---------- Supplied records ----------

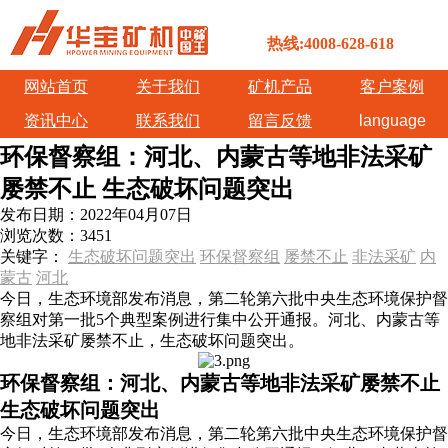
热线:4008-628-618
网站首页
关于我们
矿机产品
客户案例
资讯中心
联系我们
留言反馈
language
环保督察组：河北、内蒙古等地非法采矿
屡禁不止 生态破坏问题突出
发布日期：
2022年04月07日
浏览次数：
3451
关键字：
生态破坏问题突出
环保督察组
屡禁不止
非法采矿
内
蒙古
河北
今日，生态环境部发布消息，第二轮第六批中央生态环境保护督
察组对第一批5个典型案例进行集中公开通报。河北、内蒙古等
地非法采矿屡禁不止，生态破坏问题突出。
环保督察组：河北、内蒙古等地非法采矿屡禁不止
生态破坏问题突出
今日，生态环境部发布消息，第二轮第六批中央生态环境保护督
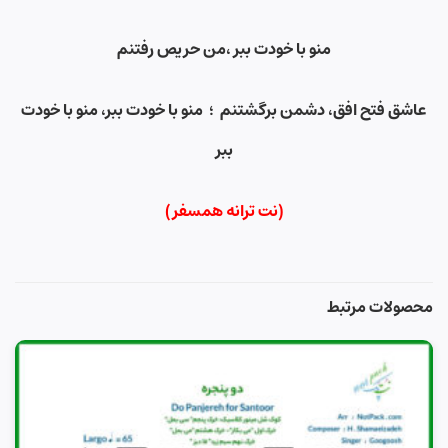
منو با خودت ببر ،من حریص رفتنم
عاشق فتح افق، دشمن برگشتنم
؛
منو با خودت ببر، منو با خودت
ببر
(نت ترانه همسفر)
محصولات مرتبط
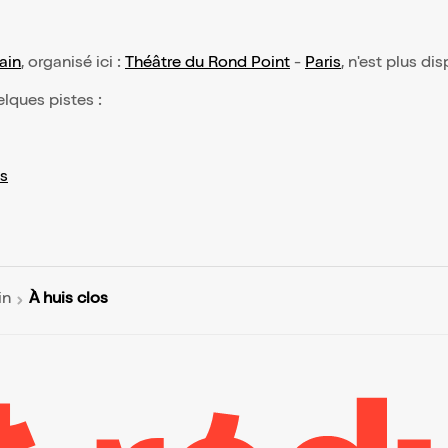
ain
, organisé ici :
Théâtre du Rond Point
-
Paris
, n'est plus di
elques pistes :
s
À huis clos
in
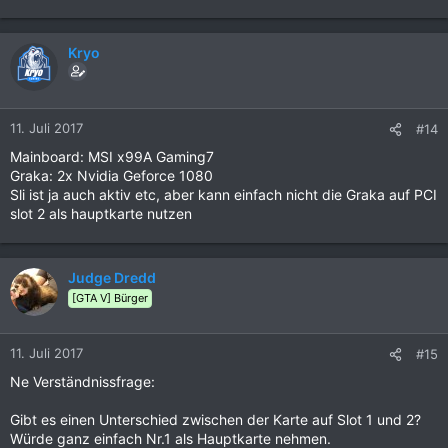
Kryo
11. Juli 2017
#14
Mainboard: MSI x99A Gaming7
Graka: 2x Nvidia Geforce 1080
Sli ist ja auch aktiv etc, aber kann einfach nicht die Graka auf PCI
slot 2 als hauptkarte nutzen
Judge Dredd
[GTA V] Bürger
11. Juli 2017
#15
Ne Verständnissfrage:
Gibt es einen Unterschied zwischen der Karte auf Slot 1 und 2?
Würde ganz einfach Nr.1 als Hauptkarte nehmen.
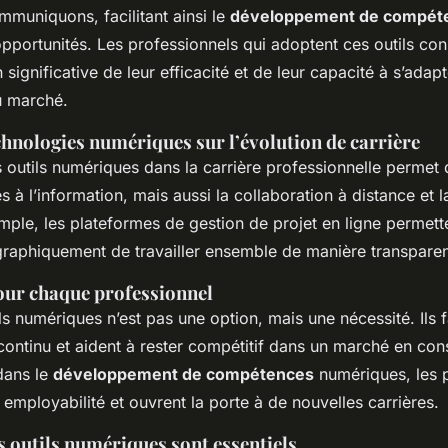
ommuniquons, facilitant ainsi le
développement de compét
pportunités. Les professionnels qui adoptent ces outils con
 significative de leur efficacité et de leur capacité à s’adap
 marché.
chnologies numériques sur l’évolution de carrière
s outils numériques dans la carrière professionnelle permet
s à l’information, mais aussi la collaboration à distance et 
mple, les plateformes de gestion de projet en ligne permet
raphiquement de travailler ensemble de manière transparent
ur chaque professionnel
ls numériques n’est pas une option, mais une nécessité. Ils fa
continu et aident à rester compétitif dans un marché en con
dans le
développement de compétences
numériques, les 
employabilité et ouvrent la porte à de nouvelles carrières.
s outils numériques sont essentiels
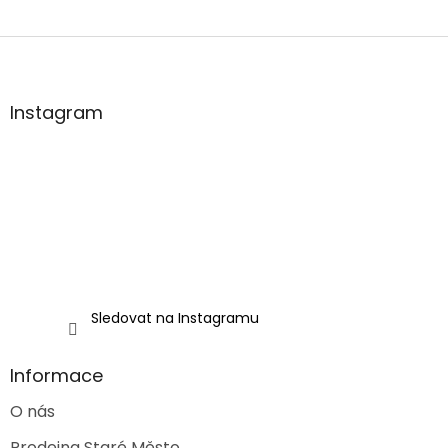
Z
á
p
a
Instagram
t
í
Sledovat na Instagramu
Informace
O nás
Prodejna Staré Město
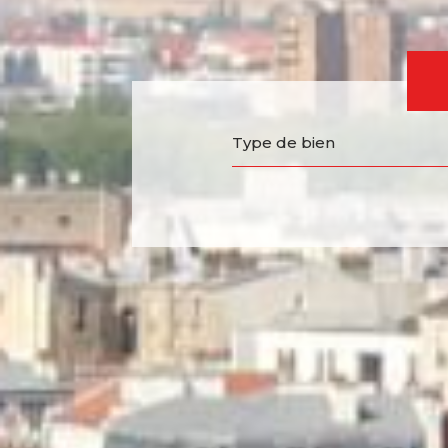
Type de bien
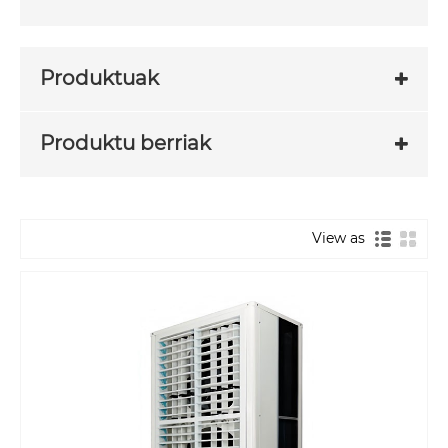
Produktuak
Produktu berriak
View as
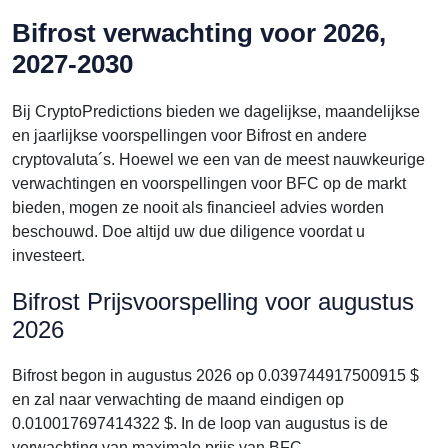
Bifrost verwachting voor 2026,
2027-2030
Bij CryptoPredictions bieden we dagelijkse, maandelijkse
en jaarlijkse voorspellingen voor Bifrost en andere
cryptovaluta´s. Hoewel we een van de meest nauwkeurige
verwachtingen en voorspellingen voor BFC op de markt
bieden, mogen ze nooit als financieel advies worden
beschouwd. Doe altijd uw due diligence voordat u
investeert.
Bifrost Prijsvoorspelling voor augustus
2026
Bifrost begon in augustus 2026 op 0.039744917500915 $
en zal naar verwachting de maand eindigen op
0.010017697414322 $. In de loop van augustus is de
verwachting van maximale prijs van BFC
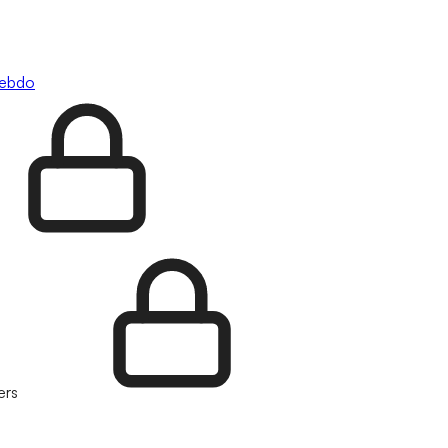
hebdo
ers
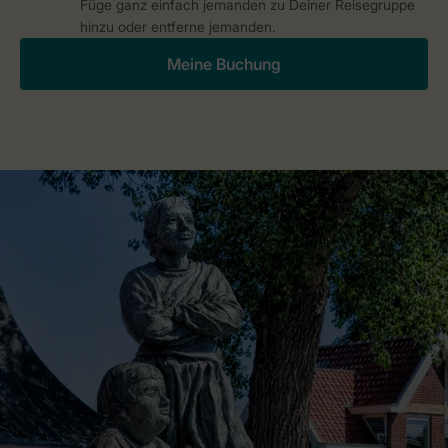
Füge ganz einfach jemanden zu Deiner Reisegruppe
hinzu oder entferne jemanden.
Meine Buchung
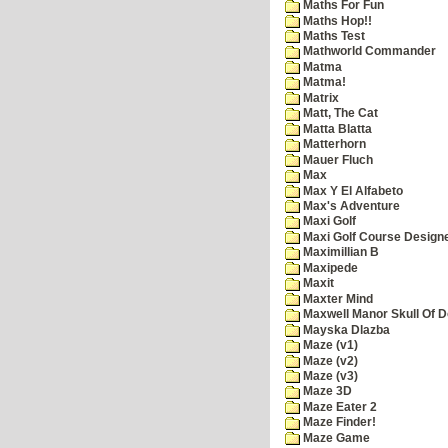
Maths For Fun
Maths Hop!!
Maths Test
Mathworld Commander
Matma
Matma!
Matrix
Matt, The Cat
Matta Blatta
Matterhorn
Mauer Fluch
Max
Max Y El Alfabeto
Max's Adventure
Maxi Golf
Maxi Golf Course Design
Maximillian B
Maxipede
Maxit
Maxter Mind
Maxwell Manor Skull Of 
Mayska Dlazba
Maze (v1)
Maze (v2)
Maze (v3)
Maze 3D
Maze Eater 2
Maze Finder!
Maze Game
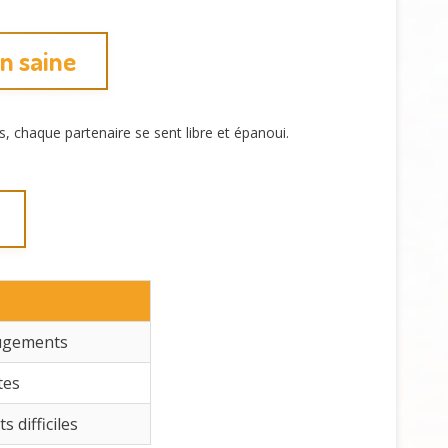
on saine
, chaque partenaire se sent libre et épanoui.
jugements
tes
 difficiles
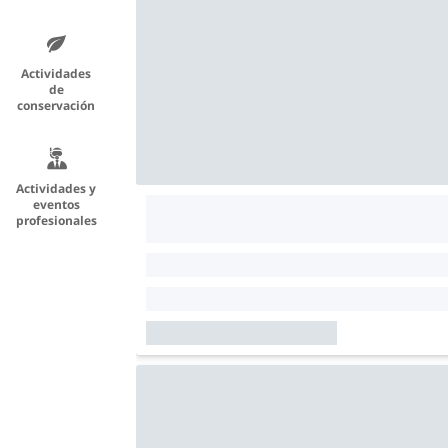
Actividades
de
conservación
Actividades y
eventos
profesionales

----------

Task directions – Set down the data again, exactly, without images.

Solution to the problem –
热线:4008-628-618
网站首页
关于我们
矿机产品
客户案例
资讯中心
联系我们
留言反馈
language
环保督察组：河北、内蒙古等地非法采矿
屡禁不止 生态破坏问题突出
发布日期：
2022年04月07日
浏览次数：
3451
关键字：
生态破坏问题突出
环保督察组
屡禁不止
非法采矿
内
蒙古
河北
今日，生态环境部发布消息，第二轮第六批中央生态环境保护督
察组对第一批5个典型案例进行集中公开通报。河北、内蒙古等
地非法采矿屡禁不止，生态破坏问题突出。
环保督察组：河北、内蒙古等地非法采矿屡禁不止
生态破坏问题突出
今日，生态环境部发布消息，第二轮第六批中央生态环境保护督
منو با خودت ببر ،من حریص رفتنم
عاشق فتح افق، دشمن برگشتنم
؛
منو با خودت ببر، منو با خودت
ببر
(نت ترانه همسفر)
محصولات مرتبط
ain
, organisé ici :
Théâtre du Rond Point
-
Paris
, n'est plus di
elques pistes :
s
À huis clos
in
Kryo
11. Juli 2017
#14
Mainboard: MSI x99A Gaming7
Graka: 2x Nvidia Geforce 1080
Sli ist ja auch aktiv etc, aber kann einfach nicht die Graka auf PCI
slot 2 als hauptkarte nutzen
Judge Dredd
[GTA V] Bürger
11. Juli 2017
#15
Ne Verständnissfrage:
Gibt es einen Unterschied zwischen der Karte auf Slot 1 und 2?
Würde ganz einfach Nr.1 als Hauptkarte nehmen.
ommuniquons, facilitant ainsi le
développement de compét
pportunités. Les professionnels qui adoptent ces outils con
 significative de leur efficacité et de leur capacité à s’adap
 marché.
chnologies numériques sur l’évolution de carrière
s outils numériques dans la carrière professionnelle permet
s à l’information, mais aussi la collaboration à distance et 
mple, les plateformes de gestion de projet en ligne permet
raphiquement de travailler ensemble de manière transparent
ur chaque professionnel
ls numériques n’est pas une option, mais une nécessité. Ils fa
continu et aident à rester compétitif dans un marché en con
dans le
développement de compétences
numériques, les 
employabilité et ouvrent la porte à de nouvelles carrières.
s outils numériques sont essentiels
Z
á
p
a
Instagram
t
í
Sledovat na Instagramu
Informace
O nás
Prodejna Staré Město
Type de bien
Produktuak
Produktu berriak
View as
Bifrost verwachting voor 2026,
2027-2030
Bij CryptoPredictions bieden we dagelijkse, maandelijkse
en jaarlijkse voorspellingen voor Bifrost en andere
cryptovaluta´s. Hoewel we een van de meest nauwkeurige
verwachtingen en voorspellingen voor BFC op de markt
bieden, mogen ze nooit als financieel advies worden
beschouwd. Doe altijd uw due diligence voordat u
investeert.
Bifrost Prijsvoorspelling voor augustus
2026
Bifrost begon in augustus 2026 op 0.039744917500915 $
en zal naar verwachting de maand eindigen op
0.010017697414322 $. In de loop van augustus is de
verwachting van maximale prijs van BFC
hebdo
ers
Füge ganz einfach jemanden zu Deiner Reisegruppe
hinzu oder entferne jemanden.
Meine Buchung
Maths For Fun
Maths Hop!!
Maths Test
Mathworld Commander
Matma
Matma!
Matrix
Matt, The Cat
Matta Blatta
Matterhorn
Mauer Fluch
Max
Max Y El Alfabeto
Max's Adventure
Maxi Golf
Maxi Golf Course Design
Maximillian B
Maxipede
Maxit
Maxter Mind
Maxwell Manor Skull Of 
Mayska Dlazba
Maze (v1)
Maze (v2)
Maze (v3)
Maze 3D
Maze Eater 2
Maze Finder!
Maze Game
on saine
, chaque partenaire se sent libre et épanoui.
jugements
tes
 difficiles
Actividades
de
conservación
Actividades y
eventos
profesionales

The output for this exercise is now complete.